Wedge Play

“Do not try to keep your head down in wedge play”

PGA Pro Paul Thompson

Although I have seen and heard this advice given a number of times by good coaches it still seems to be something that some club/social golfers revert to as a swing thought in playing wedge shots. This largely leads to immobilising the torso rotation through impact, we now loose body/arm connection and natural weight movement which in turn creates the tendency to become too flippy or “hands” at impact. All of which means you will struggle to control the force or pressure you impart on the ball and the trajectory of the shot – two main points to good wedge play. The key message here is to let yourself move naturally through the shot whilst still maintaining your initial posture angle but don’t stop moving at impact.

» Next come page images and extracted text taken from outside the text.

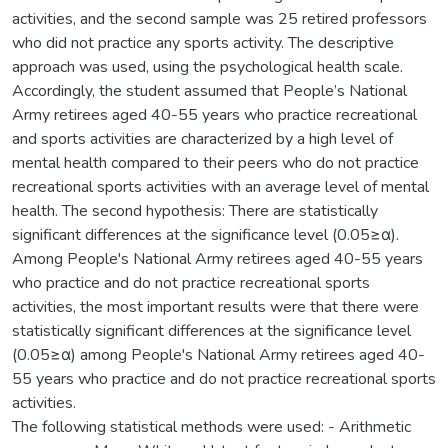
activities, and the second sample was 25 retired professors
who did not practice any sports activity. The descriptive
approach was used, using the psychological health scale.
Accordingly, the student assumed that People’s National
Army retirees aged 40-55 years who practice recreational
and sports activities are characterized by a high level of
mental health compared to their peers who do not practice
recreational sports activities with an average level of mental
health. The second hypothesis: There are statistically
significant differences at the significance level (0.05≥α).
Among People's National Army retirees aged 40-55 years
who practice and do not practice recreational sports
activities, the most important results were that there were
statistically significant differences at the significance level
(0.05≥α) among People's National Army retirees aged 40-
55 years who practice and do not practice recreational sports
activities.
The following statistical methods were used: - Arithmetic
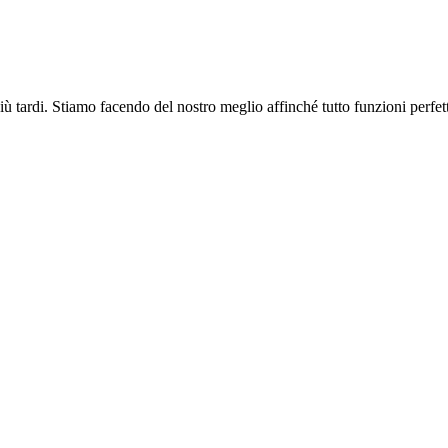
più tardi. Stiamo facendo del nostro meglio affinché tutto funzioni perfe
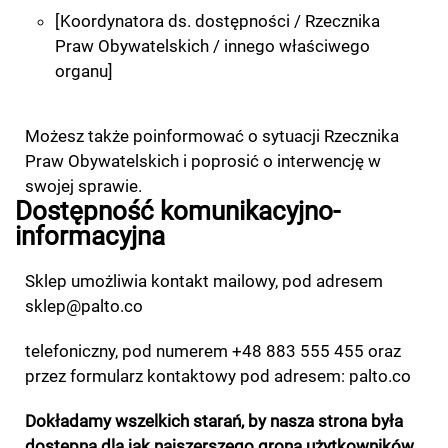
[Koordynatora ds. dostępności / Rzecznika
Praw Obywatelskich / innego właściwego
organu]
Możesz także poinformować o sytuacji Rzecznika
Praw Obywatelskich i poprosić o interwencję w
swojej sprawie.
Dostępność komunikacyjno-
informacyjna
Sklep umożliwia kontakt mailowy, pod adresem
sklep@palto.co
telefoniczny, pod numerem +48 883 555 455 oraz
przez formularz kontaktowy pod adresem: palto.co
Dokładamy wszelkich starań, by nasza strona była
dostępna dla jak najszerszego grona użytkowników,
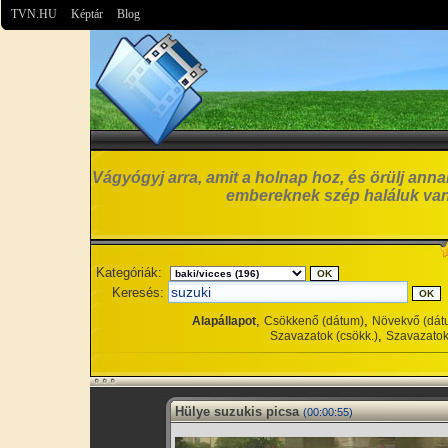
TVN.HU
Képtár
Blog
Vágyógyj arra, amit a holnap hoz, és örülj anna
embereknek szép haláluk van
Kategóriák:
Keresés:
,
,
Alapállapot
Csökkenő (dátum)
Növekvő (dát
,
Szavazatok (csökk.)
Szavazatok
Hülye suzukis picsa
(00:00:55)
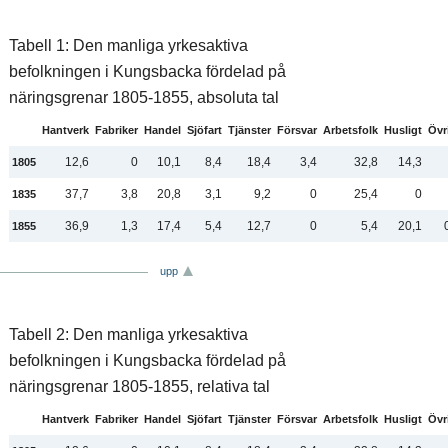
Tabell 1: Den manliga yrkesaktiva
befolkningen i Kungsbacka fördelad på
näringsgrenar 1805-1855, absoluta tal
Hantverk
Fabriker
Handel
Sjöfart
Tjänster
Försvar
Arbetsfolk
Husligt
Övr
12,6
0
10,1
8,4
18,4
3,4
32,8
14,3
1805
37,7
3,8
20,8
3,1
9,2
0
25,4
0
1835
36,9
1,3
17,4
5,4
12,7
0
5,4
20,1
1855
upp
Tabell 2: Den manliga yrkesaktiva
befolkningen i Kungsbacka fördelad på
näringsgrenar 1805-1855, relativa tal
Hantverk
Fabriker
Handel
Sjöfart
Tjänster
Försvar
Arbetsfolk
Husligt
Övr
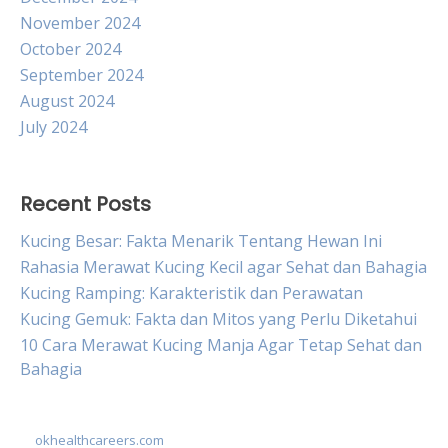
November 2024
October 2024
September 2024
August 2024
July 2024
Recent Posts
Kucing Besar: Fakta Menarik Tentang Hewan Ini
Rahasia Merawat Kucing Kecil agar Sehat dan Bahagia
Kucing Ramping: Karakteristik dan Perawatan
Kucing Gemuk: Fakta dan Mitos yang Perlu Diketahui
10 Cara Merawat Kucing Manja Agar Tetap Sehat dan
Bahagia
okhealthcareers.com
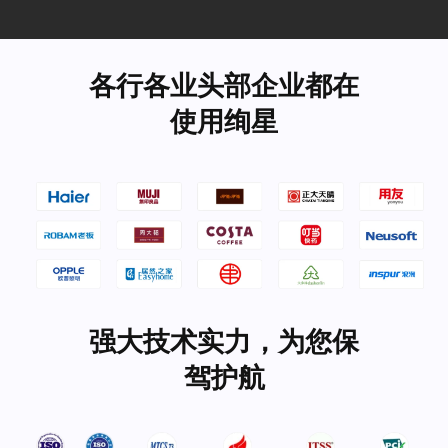
各行各业头部企业都在
使用绚星
强大技术实力，为您保
驾护航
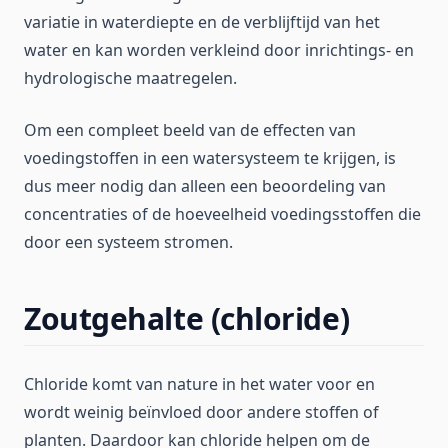
variatie in waterdiepte en de verblijftijd van het
water en kan worden verkleind door inrichtings- en
hydrologische maatregelen.
Om een compleet beeld van de effecten van
voedingstoffen in een watersysteem te krijgen, is
dus meer nodig dan alleen een beoordeling van
concentraties of de hoeveelheid voedingsstoffen die
door een systeem stromen.
Zoutgehalte (chloride)
Chloride komt van nature in het water voor en
wordt weinig beïnvloed door andere stoffen of
planten. Daardoor kan chloride helpen om de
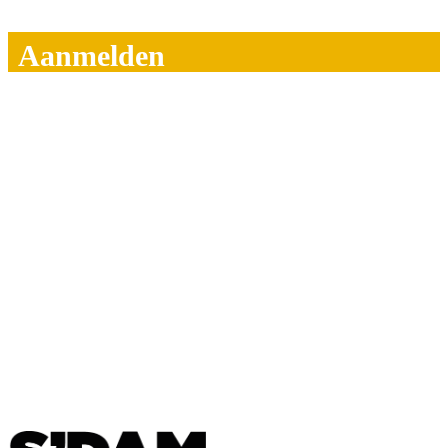
Aanmelden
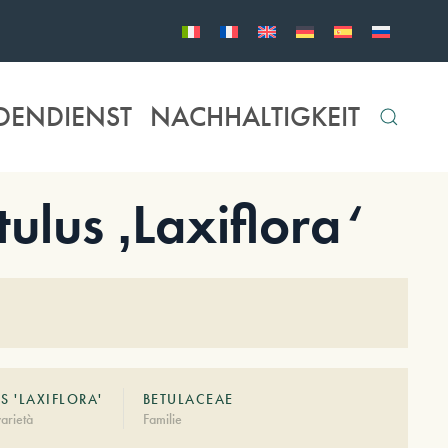
DENDIENST
NACHHALTIGKEIT
lus ‚Laxiflora‘
S 'LAXIFLORA'
BETULACEAE
arietà
Familie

One of the more common questions that get asked about playing wedges is how to get spin. The real simple answer here is you need to have the right conditions to create a lot of friction between the ball and face at impact. To do this it’s worth noting the following points.

 

  • The type of lie plays a big role in setting the limits of creating spin.
  • More friction will tend to lower the ball flight regardless of the loft on the club. In other words a ball coming off a 48 degree club that has a lot of spin will fly lower that a ball that has been hit with the same loft but has a lot less spin.
  • A wet ball, wet clubface will typically reduce friction therefore leads to a higher ball flight.
  • The primary role for grooves is to disperse any moisture or substance that gets between the ball and face. You should always try to hit wedge shots with a clean face especially the grooves. Also older clubs with worn grooves will have less chance of spinning a ball than those with newer grooves.
  • A premium golf ball when struck correctly will always flight the ball lower and spin more than non-premium golf balls.
  • I have found that you will get more friction with a bottom of the ball contact as opposed to a back of the ball contact. This means the bounce or sole of the clubs interaction with the ground is more a brushing rather than a digging effect that has big deep divots.

 

Overall if a player adds skill development and variability to their practice and not just blocked or repetitive training when working on your wedge game it gives you the best opportunity to explore and improve your scoring potential in your golf.